## WORK TO COMPLETE
Lay out every line of source text in the rows below as a JSON list of strings, one string per line, with blank lines omitted, and leave the pictures out of your answer.

-- Opening Marker --

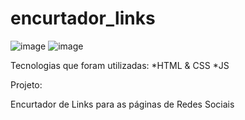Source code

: # encurtador_links

![image](https://github.com/gus955/encurtador_links/assets/117479202/6b09e15c-d7f4-4c6f-9eaa-00f638d5bd31)
![image](https://github.com/gus955/encurtador_links/assets/117479202/f591ffe3-6589-4c0c-8b77-2bdd6571fb40)

Tecnologias que foram utilizadas:
*HTML & CSS
*JS

Projeto:

Encurtador de Links para as páginas de Redes Sociais
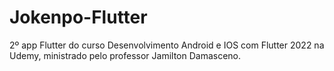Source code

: # Jokenpo-Flutter
2º app Flutter do curso Desenvolvimento Android e IOS com Flutter 2022 na Udemy, ministrado pelo professor Jamilton Damasceno.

-- Closing Marker --

## SOLUTION FOR THIS PROBLEM
[
  "Source code",
  ": # encurtador_links",
  "![image](https://github.com/gus955/encurtador_links/assets/117479202/6b09e15c-d7f4-4c6f-9eaa-00f638d5bd31)",
  "![image](https://github.com/gus955/encurtador_links/assets/117479202/f591ffe3-6589-4c0c-8b77-2bdd6571fb40)",
  "Tecnologias que foram utilizadas:",
  "*HTML & CSS",
  "*JS",
  "Projeto:",
  "Encurtador de Links para as páginas de Redes Sociais",
  "Source code",
  ": # Jokenpo-Flutter",
  "2º app Flutter do curso Desenvolvimento Android e IOS com Flutter 2022 na Udemy, ministrado pelo professor Jamilton Damasceno."
]